Field of study
Epilepsy: A Window to Brain Mechanisms
In our lab we study basic cellular mechanisms of neuronal function in mammalian cortical structures. Our main focus is on mechanisms that underlie epilepsy, a common neurological disorder (0.5-1% world-wide), characterized by recurrent seizures. A seizure is a sudden interruption in normal brain function during which a large population of neurons fires repetitively and in high synchrony. A cortical structure having a low threshold for seizure generation is the hippocampus. Even when cut into thin slices and maintained in a dish in artificial physiological conditions, rat hippocampal tissue readily can be induced to generate seizure-like discharges. This provides us with an experimentally advantageous model for studying the cellular and molecular mechanisms of epilepsy.

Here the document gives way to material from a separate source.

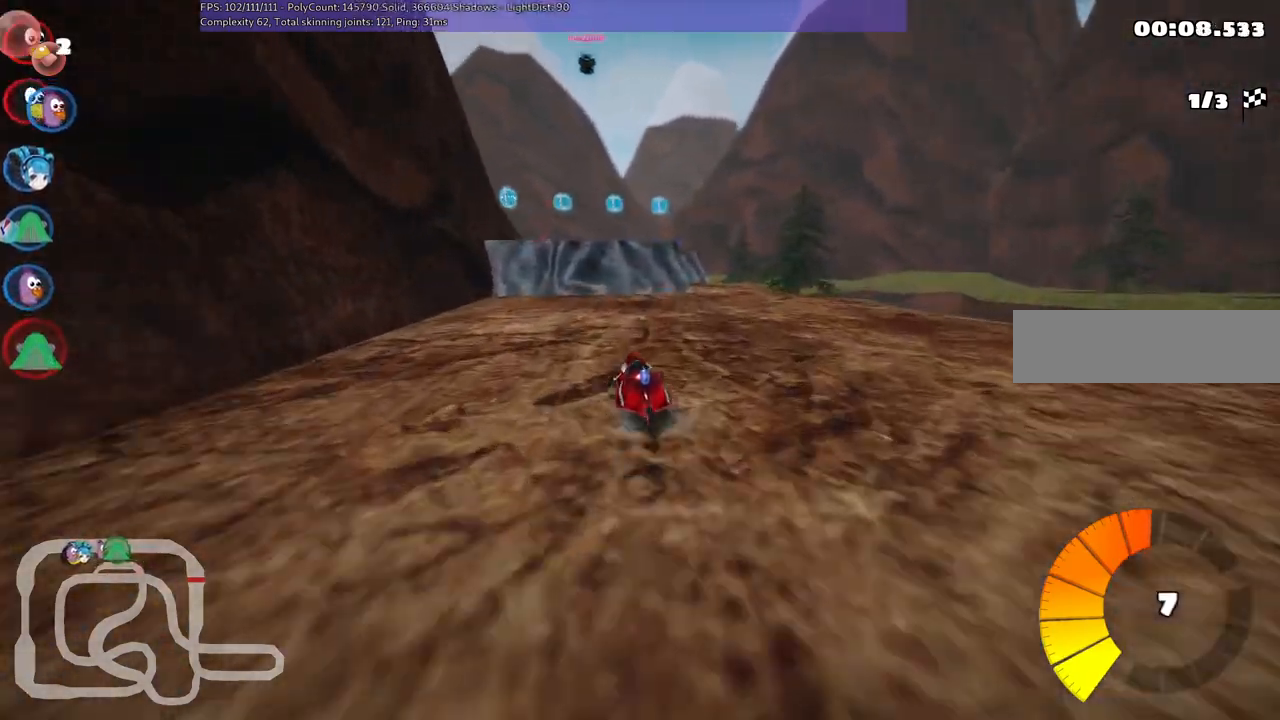
{"keys": ["up"], "events": [[133, "right", "down"], [217, "right", "up"], [467, "right", "down"], [500, "right", "up"]]}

Using electrophysiological techniques, we monitor the activity of single hippocampal neurons in slices for several hours. The changes occurring in these cells as they are recruited into seizure discharge are recorded and analyzed. We have recently found that a common feature of acute models of epilepsy is the presence of a subclass of hippocampal neurons which have a high propensity to generate bursts of action potentials. These intrinsic bursters are recruited before all other neurons during the initiation of an epileptic event and, therefore, must be the initiators of these events. Moreover, in a widely used model of chronic epilepsy, the pilocarpine model, we found that most hippocampal neurons change from regular firing to burst firing behavior. We are currently investigating the molecular and cellular mechanisms underlying the induction and expression of intrinsic bursting in hippocampal neurons in both acute and chronic epileptic tissue. It so far appears that the development of the epileptic condition (i.e. epileptogenesis) is associated with both transcriptional and posttranscriptional upregulation of certain calcium and sodium voltage-gated channels. We also investigate the synaptic and electric mechanisms by which this activity in single neurons recruits and synchronizes the entire neuronal network during epileptiform discharges.